**EXERCISE**
Search the listing below for the line containing "Current Prem/Disc to NAV, ESS: 0.081 -> 0.095". From there through the line containing "2013年_経常収支, インド: -1.74 -> 3.098", transcribe every line exactly, both ends included.

##########

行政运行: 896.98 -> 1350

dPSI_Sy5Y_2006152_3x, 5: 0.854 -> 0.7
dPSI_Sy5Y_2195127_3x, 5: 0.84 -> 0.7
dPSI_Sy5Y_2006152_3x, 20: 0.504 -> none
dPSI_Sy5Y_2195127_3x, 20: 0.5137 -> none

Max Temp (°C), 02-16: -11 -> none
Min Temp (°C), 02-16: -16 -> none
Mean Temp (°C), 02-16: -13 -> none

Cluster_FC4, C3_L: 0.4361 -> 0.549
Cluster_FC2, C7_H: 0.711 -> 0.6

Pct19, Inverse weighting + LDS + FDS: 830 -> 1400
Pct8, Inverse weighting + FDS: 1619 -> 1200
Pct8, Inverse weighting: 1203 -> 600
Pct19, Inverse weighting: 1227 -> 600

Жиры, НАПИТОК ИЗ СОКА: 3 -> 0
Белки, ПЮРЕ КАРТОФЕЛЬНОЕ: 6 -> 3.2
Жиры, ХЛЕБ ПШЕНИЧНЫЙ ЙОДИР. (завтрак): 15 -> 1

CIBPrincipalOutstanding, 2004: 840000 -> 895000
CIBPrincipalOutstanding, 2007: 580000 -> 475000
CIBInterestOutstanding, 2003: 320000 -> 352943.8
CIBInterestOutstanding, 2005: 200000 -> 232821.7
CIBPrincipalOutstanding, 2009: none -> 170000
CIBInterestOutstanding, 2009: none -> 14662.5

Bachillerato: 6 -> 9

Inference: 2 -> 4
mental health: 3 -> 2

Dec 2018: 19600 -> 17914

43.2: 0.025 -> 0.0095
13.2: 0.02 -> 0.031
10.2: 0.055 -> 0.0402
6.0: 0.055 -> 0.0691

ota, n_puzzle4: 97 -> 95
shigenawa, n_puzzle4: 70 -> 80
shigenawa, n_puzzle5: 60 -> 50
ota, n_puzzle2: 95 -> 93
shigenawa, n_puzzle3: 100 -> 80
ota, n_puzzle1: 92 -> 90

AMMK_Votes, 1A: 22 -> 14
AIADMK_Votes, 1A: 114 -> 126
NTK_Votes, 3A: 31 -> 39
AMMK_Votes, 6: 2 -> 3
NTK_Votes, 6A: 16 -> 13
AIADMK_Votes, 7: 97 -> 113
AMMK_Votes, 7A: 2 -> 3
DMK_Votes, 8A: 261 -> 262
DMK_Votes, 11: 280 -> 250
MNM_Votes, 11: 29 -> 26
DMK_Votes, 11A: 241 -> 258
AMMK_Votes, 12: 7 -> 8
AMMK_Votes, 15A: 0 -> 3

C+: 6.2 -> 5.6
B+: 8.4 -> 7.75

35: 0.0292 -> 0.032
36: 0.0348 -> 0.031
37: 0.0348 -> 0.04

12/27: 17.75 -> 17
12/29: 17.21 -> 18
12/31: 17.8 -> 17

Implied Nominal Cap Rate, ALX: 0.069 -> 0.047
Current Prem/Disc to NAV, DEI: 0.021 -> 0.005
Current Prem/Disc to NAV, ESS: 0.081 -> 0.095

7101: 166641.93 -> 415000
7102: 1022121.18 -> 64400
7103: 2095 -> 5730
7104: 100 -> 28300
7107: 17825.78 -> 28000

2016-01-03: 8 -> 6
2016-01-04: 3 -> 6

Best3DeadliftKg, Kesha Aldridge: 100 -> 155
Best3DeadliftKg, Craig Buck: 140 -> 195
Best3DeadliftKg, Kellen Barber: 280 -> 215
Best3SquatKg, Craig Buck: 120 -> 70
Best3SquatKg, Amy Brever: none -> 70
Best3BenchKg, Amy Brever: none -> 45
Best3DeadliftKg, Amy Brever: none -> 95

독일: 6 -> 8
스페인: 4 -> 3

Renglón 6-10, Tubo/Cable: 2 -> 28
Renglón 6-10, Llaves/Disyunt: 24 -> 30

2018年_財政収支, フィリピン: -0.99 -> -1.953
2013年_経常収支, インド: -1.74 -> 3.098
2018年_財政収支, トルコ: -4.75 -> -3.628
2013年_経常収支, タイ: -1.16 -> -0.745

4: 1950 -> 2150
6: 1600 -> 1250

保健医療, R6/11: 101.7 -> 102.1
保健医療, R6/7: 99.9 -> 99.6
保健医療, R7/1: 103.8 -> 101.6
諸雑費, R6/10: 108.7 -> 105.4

##########

**RESPONSE TO THE TASK**
Current Prem/Disc to NAV, ESS: 0.081 -> 0.095

7101: 166641.93 -> 415000
7102: 1022121.18 -> 64400
7103: 2095 -> 5730
7104: 100 -> 28300
7107: 17825.78 -> 28000

2016-01-03: 8 -> 6
2016-01-04: 3 -> 6

Best3DeadliftKg, Kesha Aldridge: 100 -> 155
Best3DeadliftKg, Craig Buck: 140 -> 195
Best3DeadliftKg, Kellen Barber: 280 -> 215
Best3SquatKg, Craig Buck: 120 -> 70
Best3SquatKg, Amy Brever: none -> 70
Best3BenchKg, Amy Brever: none -> 45
Best3DeadliftKg, Amy Brever: none -> 95

독일: 6 -> 8
스페인: 4 -> 3

Renglón 6-10, Tubo/Cable: 2 -> 28
Renglón 6-10, Llaves/Disyunt: 24 -> 30

2018年_財政収支, フィリピン: -0.99 -> -1.953
2013年_経常収支, インド: -1.74 -> 3.098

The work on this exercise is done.